Schumer Calls for FDA Ban on Powdered Alcohol
Dubbing powdered alcohol “the Kool-Aid of teen binge drinking,” Sen. Charles Schumer (D-N.Y.) has called on the U.S. Food and Drug Administration (FDA) to supersede the Alcohol and Tobacco Tax and Trade Bureau (TTB) by banning a product known as Palcohol® before it reaches store shelves. Created by Lipsmark, LLC, Palcohol® first attracted media attention when TTB granted and then temporarily rescinded approval for its labels, citing a technical issue with the amount of powdered alcohol in each package. Additional details about Palcohol® appear in Issue 521 of this Update.
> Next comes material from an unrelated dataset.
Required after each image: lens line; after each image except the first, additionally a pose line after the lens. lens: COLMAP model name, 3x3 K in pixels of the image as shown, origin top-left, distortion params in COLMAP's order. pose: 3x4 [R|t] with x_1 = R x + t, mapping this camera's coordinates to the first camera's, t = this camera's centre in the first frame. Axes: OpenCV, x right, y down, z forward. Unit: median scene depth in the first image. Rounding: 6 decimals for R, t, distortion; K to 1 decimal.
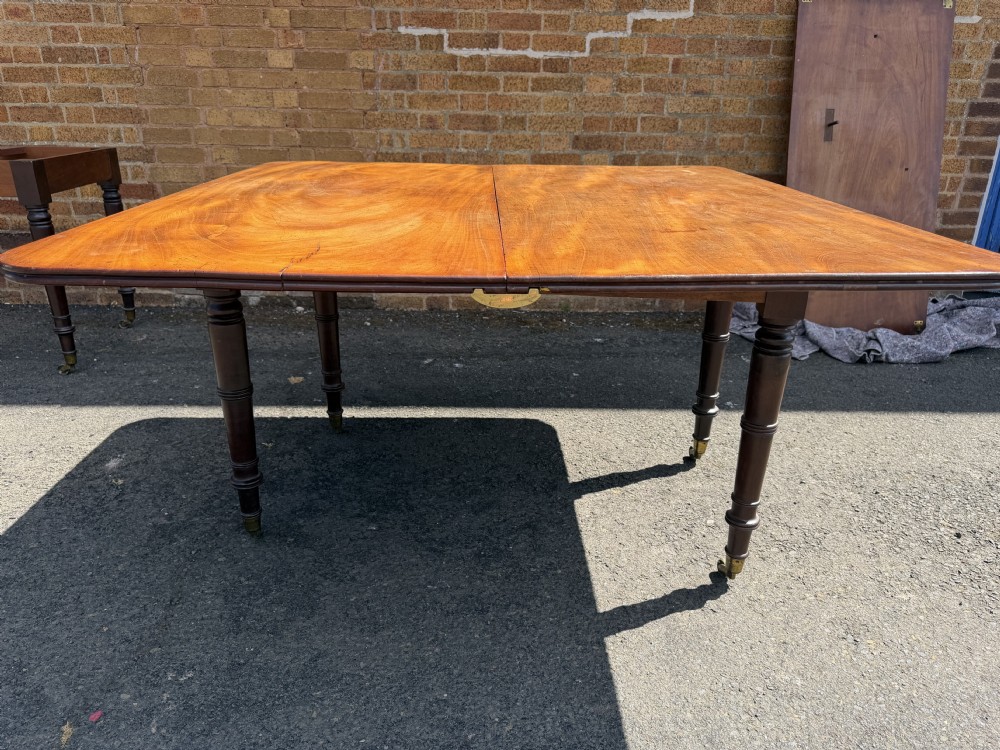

Now Schumer has written a May 5, 2014, letter to FDA Commissioner Margaret Hamburg, asking the agency to work with TTB “to assess the potential public health concerns that arise by combining this product with food and beverages.” Pointing to a 1976 district court ruling and a memorandum of understanding that saddled both agencies with the responsibility to regulate alcohol, Schumer has urged FDA to investigate Palcohol® before its release, “to avoid hospitalizations and death that are likely to follow, particularly when the product’s dangers are largely unknown in the first few months of availability.”
“With powdered alcohol on its way to store shelves by this fall, we’re sitting on a powder keg. Clearly our food and drug safety experts must step in before this mind-boggling product, surely to become the Kool-Aid of teen binge drinking, sees the light of day,” opined Schumer. “Palcohol can be easily concealed and brought into concerts, school dances and sporting events, it can be sprinkled on food and can even be snorted. Given that the federal TTB can only judge and approve new alcohol products based on labeling and taxation, it’s clear the FDA must utilize their authority to intervene when alcohol products create significant health risks—as they did with Four Loko— and stop this potentially deadly product in its tracks.” See Sen. Schumer News Release, May 5, 2014.